▸ **Texto do documento**
+ + + +

O meu medo é que, ao menos aparentemente estancada a sangria de votos, o PT retorne à estratégia do primeiro turno: uma pretensa comparação racional de dois projetos políticos que, por si só, seria capaz de convencer o eleitor de qual foi o melhor dentre os dois oito anos – o de Lula ou o de FHC. (Uma estratégia que, embora pareça acertada – vide mais uma aprovação recorde do governo –, está assentada numa matemática que não fecha: os 80% de Lula significam, hoje, "apenas" 54% para Dilma.*) O problema é que, como bem disse Idelber Avelar, o terreno da fala serena e macia é de quem pode, pois já traz consigo uma hierarquia implícita, isso sem contar que, apesar dos avanços do PT, um discurso mais tecnocrata e apartidário, não mencionado o que traz de falacioso, ainda é um terreno mais confortável para o PSDB.

A ver o que acontece.
___________
* A idéia é de Valter Pomar, mas eu ainda não achei o link.

+ + + +

▸ **O que fazer**
a - Responda com base no texto sobre a estratégia do PT:
(i) Qual é a aprovação de Lula citada e quanto ela significa hoje para Dilma?
(ii) Quem disse que o terreno da fala serena e macia é de quem pode?
(iii) De quem é a ideia indicada pelo asterisco?
b - Extraia do texto sobre a estratégia do PT, sem mudar nada, o trecho que começa em "O meu medo é" e termina logo depois de "para o PSDB.".
c - Dê continuidade ao texto sobre a estratégia do PT a partir do ponto em que ele para.
O material que vem depois não tem ligação com o texto sobre a estratégia do PT.

▸ **Registros exibidos**
+ + + +

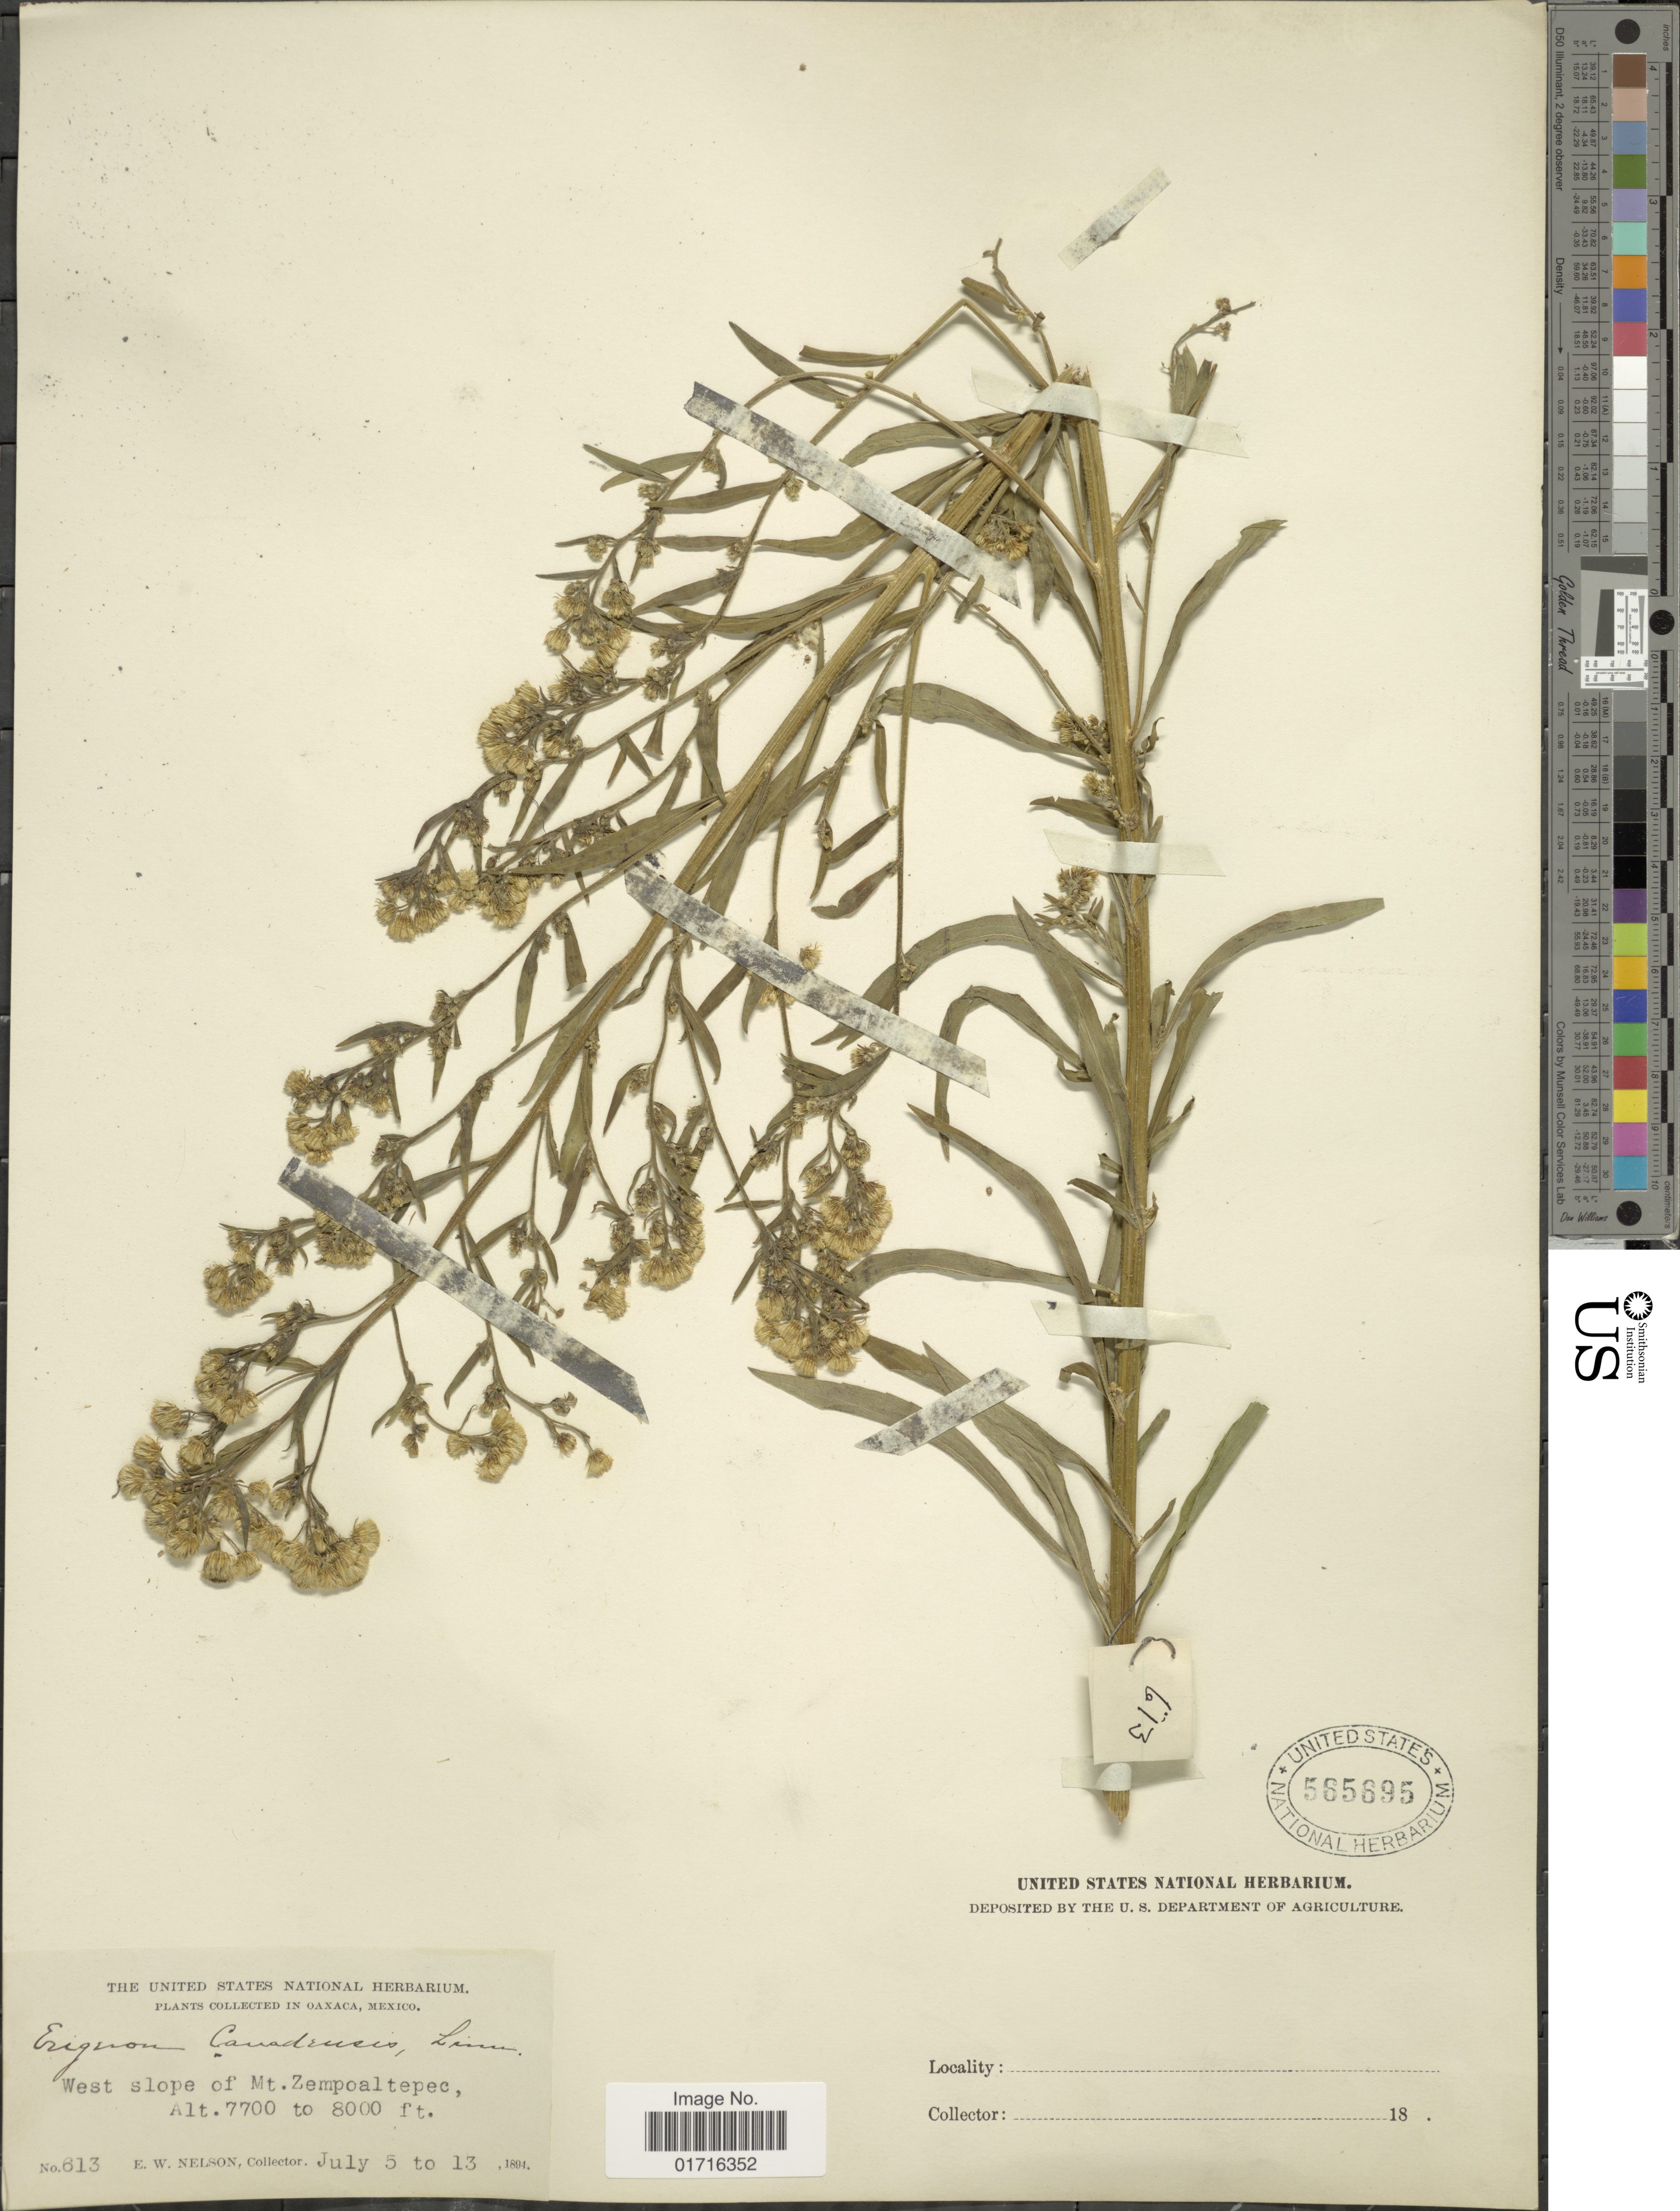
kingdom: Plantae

+ + + +

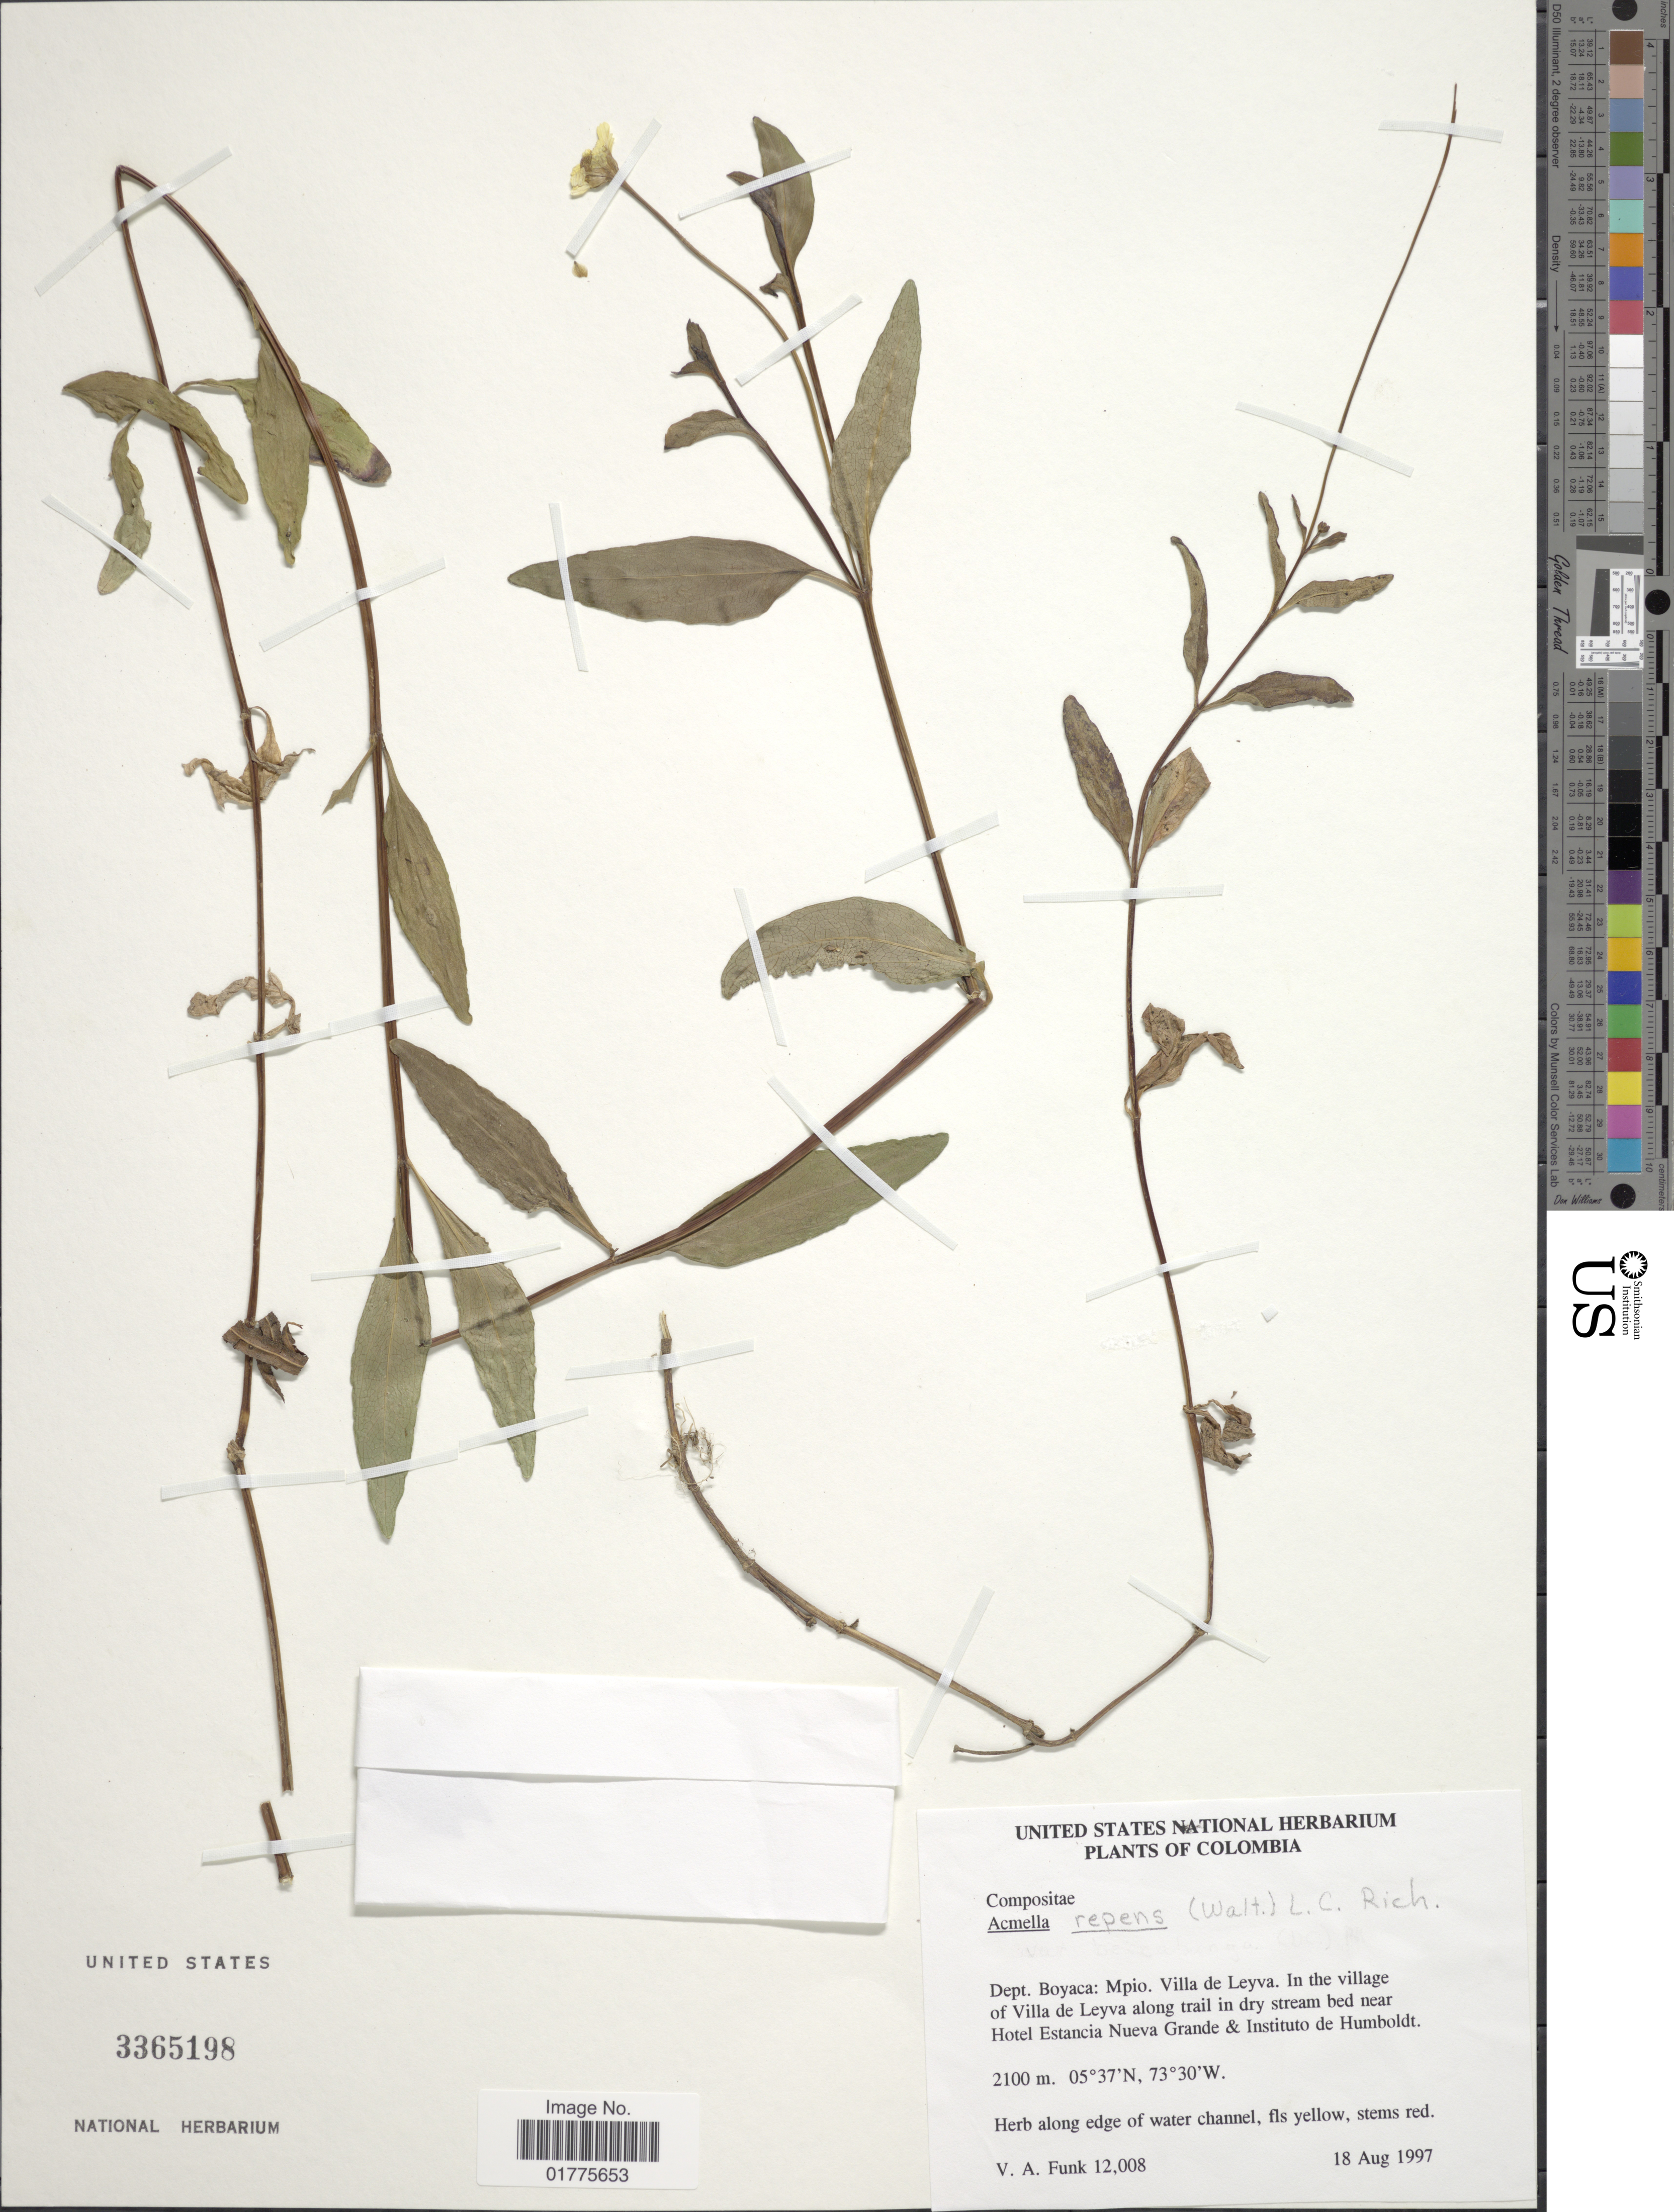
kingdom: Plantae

+ + + +

▸ **Respostas por tarefa**
a -
(i) 80% de aprovação de Lula, que significam "apenas" 54% para Dilma.
(ii) Idelber Avelar.
(iii) De Valter Pomar.

b -
O meu medo é que, ao menos aparentemente estancada a sangria de votos, o PT retorne à estratégia do primeiro turno: uma pretensa comparação racional de dois projetos políticos que, por si só, seria capaz de convencer o eleitor de qual foi o melhor dentre os dois oito anos – o de Lula ou o de FHC. (Uma estratégia que, embora pareça acertada – vide mais uma aprovação recorde do governo –, está assentada numa matemática que não fecha: os 80% de Lula significam, hoje, "apenas" 54% para Dilma.*) O problema é que, como bem disse Idelber Avelar, o terreno da fala serena e macia é de quem pode, pois já traz consigo uma hierarquia implícita, isso sem contar que, apesar dos avanços do PT, um discurso mais tecnocrata e apartidário, não mencionado o que traz de falacioso, ainda é um terreno mais confortável para o PSDB.

c -
15 de outubro de 2010

Um passo atrás foi dado, resta saber quais serão os próximos

Hoje a esquerda brasileira sofreu uma das mais ridículas derrotas da sua história: Dilma assinou uma carta na qual se curva completamente à agenda conservadora e homofóbica das Igrejas Católicas e Evangélicas. O resultado, claro, foi um desânimo entre todos nós, eleitores históricos da esquerda exatamente por ela ter mantido sempre uma pauta mais progressista. E, como se não bastasse, um grande amigo, dos que mais admiro e respeito, com toda a razão, se indispôs comigo.

Ele está tão correto que, à primeira vista, nos resta catar as sobras da festa adiada e, na saída, pedir que o último apague a luz que é pra economizar energia. É verdade, os héteros não temos idéia do que deve ser viver num país homofóbico e das conseqüências dessa violência cotidiana para a vida de uma pessoa. Nesse sentido, como Felipe bem falou, ter que assumir publicamente uma postura conservadora para ganhar as eleições mina, sem dúvida, as reivindicações de qualquer causa mais progressita.

É verdade. É verdade, mas eu, hoje, não me sinto no direito de pular fora da campanha do PT por causa desse recuo. E o que é mais triste, me explico como quem pede desculpas, mas me explico assim mesmo.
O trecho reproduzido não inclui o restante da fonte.